Saul had no harem--I was the first in Israel to think up that extravagance--but he had troubles enough without one after Samuel dumped him. Saul begged to be pardoned for his transgression and for Samuel to return to him so that he could continue worshipping the Lord. What was so bad about taking some cattle and sparing a king for ransom? The Lord has forgiven worse. But Samuel would not be swayed. As he whirled to depart, Saul laid hold upon the skirt of his mantle to detain him, and it rent. Some days Saul couldn't do anything right; that day was among his worst.
And Samuel said unto Saul stringently, The Lord hath rent the kingdom of Israel from thee this day and hath given it to a neighbor of thine, that is better than thou.'
Now, strictly speaking, this was not true. In fact, it was a bald lie, for it was not until afterward, in Samuel I, Chapter 16, that the Lord, repenting that He had made Saul king over Israel, commanded Samuel to go to Jesse of Bethlehem to find the king He had provided Himself from among Jesse's sons.

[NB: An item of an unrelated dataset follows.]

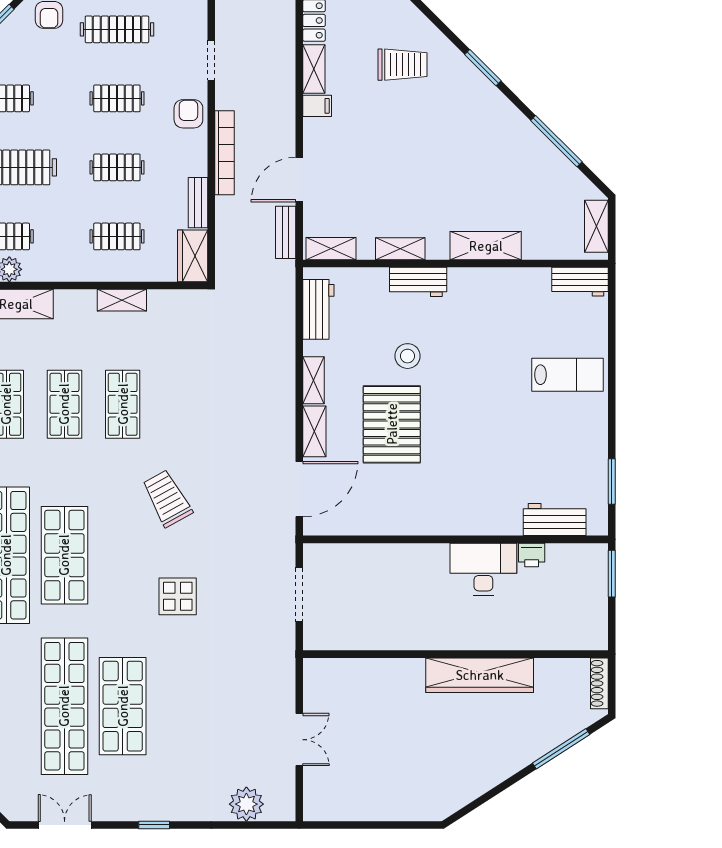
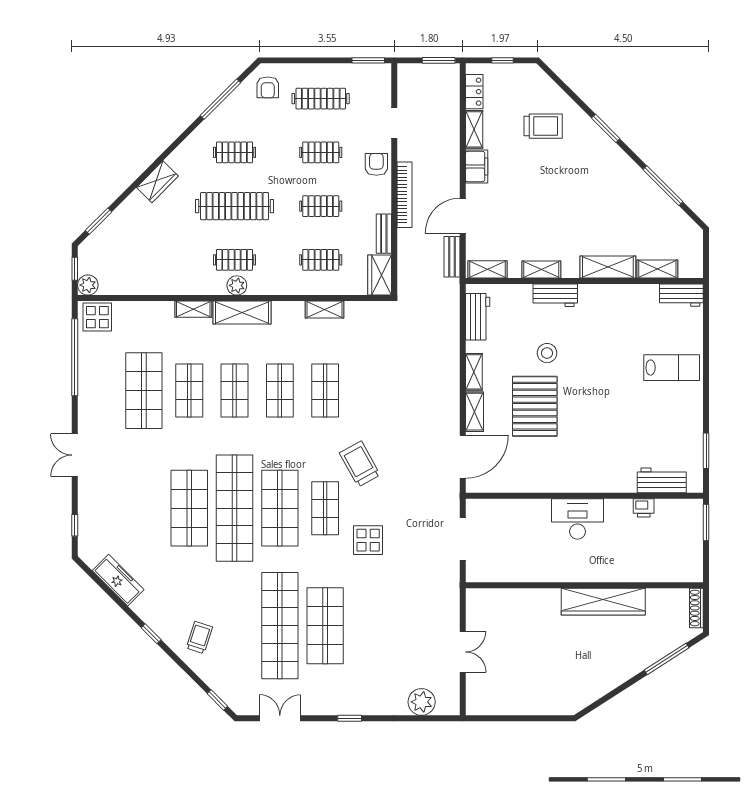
filing cabinet: (317, 106) -> (477, 166), width x2.00
shelving: (596, 226) -> (657, 269), moved, turned 90
shop shelf: (123, 555) -> (325, 508), added
desk: (483, 569) -> (578, 519), moved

The rest, of course, is history, and everything occurring in the universe earlier seems but an overture to my birth and a prelude to the eminence I've enjoyed. Samuel came to Bethlehem with his red heifer on a rope. The elders of the town trembled at his arrival, of course, until he assured them he had come in peace to sacrifice to the Lord. No one but me would have questioned why he had to come to Bethlehem in Judah to sacrifice. They had no altars in Benjamin? He calls for Jesse and his sons and that's pretty much the way I come into the picture, when none of my brothers could qualify with God. The spirit of the Lord came upon me from that day forward, and the spirit of the Lord departed from Saul at that identical time, leaving him mad as a hatter and lonely as a stone. In no time at all he was ready for the nuthouse.